- Instruction
From the listing that follows, output everything exactly except the pictures.
(Records for the exercise Opens)
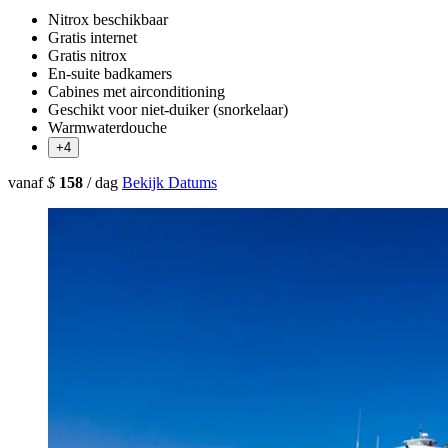
Nitrox beschikbaar
Gratis internet
Gratis nitrox
En-suite badkamers
Cabines met airconditioning
Geschikt voor niet-duiker (snorkelaar)
Warmwaterdouche
+4
vanaf
$
158
/ dag
Bekijk Datums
(Records for the exercise Closes)
- Reply to the task
Nitrox beschikbaar
Gratis internet
Gratis nitrox
En-suite badkamers
Cabines met airconditioning
Geschikt voor niet-duiker (snorkelaar)
Warmwaterdouche
+4
vanaf
$
158
/ dag
Bekijk Datums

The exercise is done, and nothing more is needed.